I have had nepenthes in with my creeks for over 2 years, the parents don't even go neer the pitchers at all. And have never found any tads in them? At one point there were 7 tads that had been transported and I could only find one of them? I cut off all the pitchers and checked and no tads? After that I just left it be. I will tell you that the older pitchers on there way out are quite smelly and full of dead ffs and springs.


----------



## roberthvalera (Jun 9, 2006)

ever poured out the goo from a nepenthes pitcher? Its just as thick as syrup sometimes.


----------



## Frogtofall (Feb 16, 2006)

There is a guy on here named Andy (nycfreeride) who has a very large display tank that was full of imis and auratus. He said that his imis raised tads in the pitchers no problem.

You should be able to find his awesome display viv in the Member's section if you search for it.


----------



## froglet (May 18, 2005)

Disturbing
http://www.youtube.com/watch?v=MhcOYgCJK4o


----------



## brooklyndartfrogs (Nov 19, 2005)

Frogtofall said:


> There is a guy on here named Andy (nycfreeride) who has a very large display tank that was full of imis and auratus. He said that his imis raised tads in the pitchers no problem.
> 
> You should be able to find his awesome display viv in the Member's section if you search for it.

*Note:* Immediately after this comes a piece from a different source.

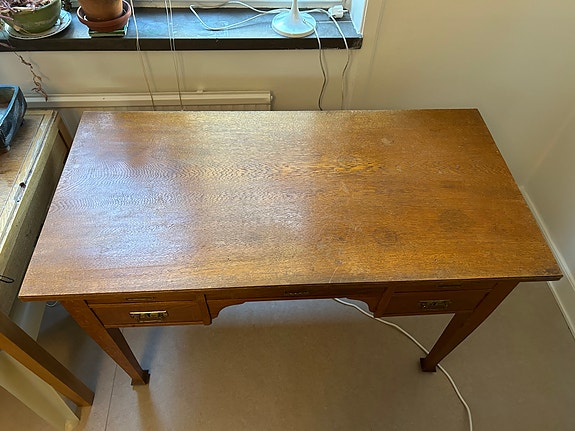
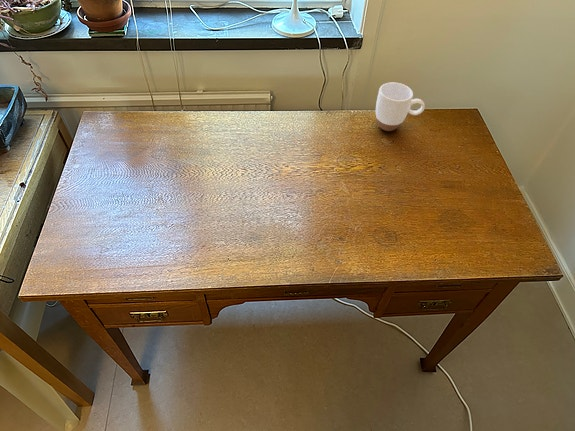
+ mug [375,82,426,132]
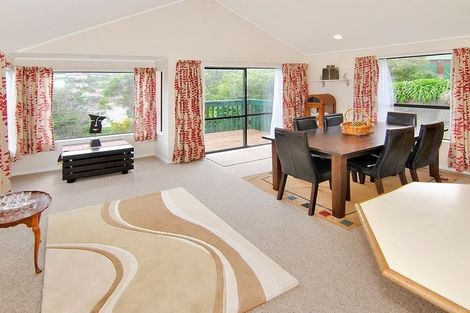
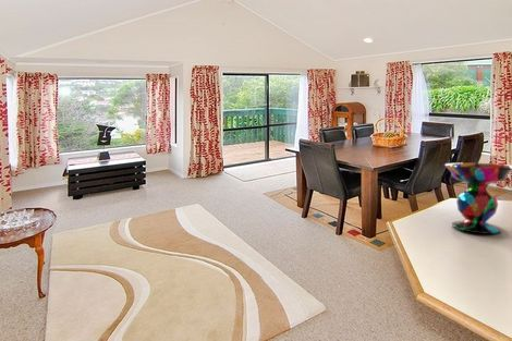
+ decorative bowl [443,162,512,235]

Yeah the Imis love the pitchers, I had a group of five about two years ago but lost all of them. They were eaten by the two Coqui frogs that I put in the viv not thinking that they would bother them but not true. Those buggers are like piranha! They have since been moved to a separate tank and loving it. I have recently purchased another group of five and low and behold they have started to breed, I found a tad in one of the pitchers already!
The viv has changed alot over the years due to over growth and swapping of plants so I'll try and put a new set of photos up.
Andy


----------